BEGIN DATA SHOWN

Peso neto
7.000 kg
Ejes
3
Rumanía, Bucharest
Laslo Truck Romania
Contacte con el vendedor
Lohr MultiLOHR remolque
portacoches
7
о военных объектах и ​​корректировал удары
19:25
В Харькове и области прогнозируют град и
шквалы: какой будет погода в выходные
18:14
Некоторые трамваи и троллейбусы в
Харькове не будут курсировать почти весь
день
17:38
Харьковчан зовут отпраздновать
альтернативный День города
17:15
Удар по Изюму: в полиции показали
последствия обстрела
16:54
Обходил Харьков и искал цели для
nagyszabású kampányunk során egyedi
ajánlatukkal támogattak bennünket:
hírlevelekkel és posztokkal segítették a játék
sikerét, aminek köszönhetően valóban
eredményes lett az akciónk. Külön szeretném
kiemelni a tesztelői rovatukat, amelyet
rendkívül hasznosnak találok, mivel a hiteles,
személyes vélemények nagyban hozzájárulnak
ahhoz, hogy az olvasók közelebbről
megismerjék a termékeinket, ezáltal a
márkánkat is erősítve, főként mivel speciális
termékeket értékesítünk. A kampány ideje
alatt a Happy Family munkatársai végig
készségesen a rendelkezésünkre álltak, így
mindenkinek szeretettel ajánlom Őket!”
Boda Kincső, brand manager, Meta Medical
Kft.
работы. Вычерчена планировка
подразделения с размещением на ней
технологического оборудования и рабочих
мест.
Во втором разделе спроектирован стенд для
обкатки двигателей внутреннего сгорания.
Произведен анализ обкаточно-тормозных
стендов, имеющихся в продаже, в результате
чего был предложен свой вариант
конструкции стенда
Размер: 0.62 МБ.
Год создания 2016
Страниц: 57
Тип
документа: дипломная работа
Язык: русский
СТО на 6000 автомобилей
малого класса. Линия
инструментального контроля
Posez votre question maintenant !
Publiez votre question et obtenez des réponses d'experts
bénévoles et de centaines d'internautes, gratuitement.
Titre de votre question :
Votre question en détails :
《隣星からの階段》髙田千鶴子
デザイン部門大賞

END DATA SHOWN

**TASK DETAILS:** The records above are to be repeated in full, word for word.

**SOLUTION TO THE PROBLEM:**
Peso neto
7.000 kg
Ejes
3
Rumanía, Bucharest
Laslo Truck Romania
Contacte con el vendedor
Lohr MultiLOHR remolque
portacoches
7
о военных объектах и ​​корректировал удары
19:25
В Харькове и области прогнозируют град и
шквалы: какой будет погода в выходные
18:14
Некоторые трамваи и троллейбусы в
Харькове не будут курсировать почти весь
день
17:38
Харьковчан зовут отпраздновать
альтернативный День города
17:15
Удар по Изюму: в полиции показали
последствия обстрела
16:54
Обходил Харьков и искал цели для
nagyszabású kampányunk során egyedi
ajánlatukkal támogattak bennünket:
hírlevelekkel és posztokkal segítették a játék
sikerét, aminek köszönhetően valóban
eredményes lett az akciónk. Külön szeretném
kiemelni a tesztelői rovatukat, amelyet
rendkívül hasznosnak találok, mivel a hiteles,
személyes vélemények nagyban hozzájárulnak
ahhoz, hogy az olvasók közelebbről
megismerjék a termékeinket, ezáltal a
márkánkat is erősítve, főként mivel speciális
termékeket értékesítünk. A kampány ideje
alatt a Happy Family munkatársai végig
készségesen a rendelkezésünkre álltak, így
mindenkinek szeretettel ajánlom Őket!”
Boda Kincső, brand manager, Meta Medical
Kft.
работы. Вычерчена планировка
подразделения с размещением на ней
технологического оборудования и рабочих
мест.
Во втором разделе спроектирован стенд для
обкатки двигателей внутреннего сгорания.
Произведен анализ обкаточно-тормозных
стендов, имеющихся в продаже, в результате
чего был предложен свой вариант
конструкции стенда
Размер: 0.62 МБ.
Год создания 2016
Страниц: 57
Тип
документа: дипломная работа
Язык: русский
СТО на 6000 автомобилей
малого класса. Линия
инструментального контроля
Posez votre question maintenant !
Publiez votre question et obtenez des réponses d'experts
bénévoles et de centaines d'internautes, gratuitement.
Titre de votre question :
Votre question en détails :
《隣星からの階段》髙田千鶴子
デザイン部門大賞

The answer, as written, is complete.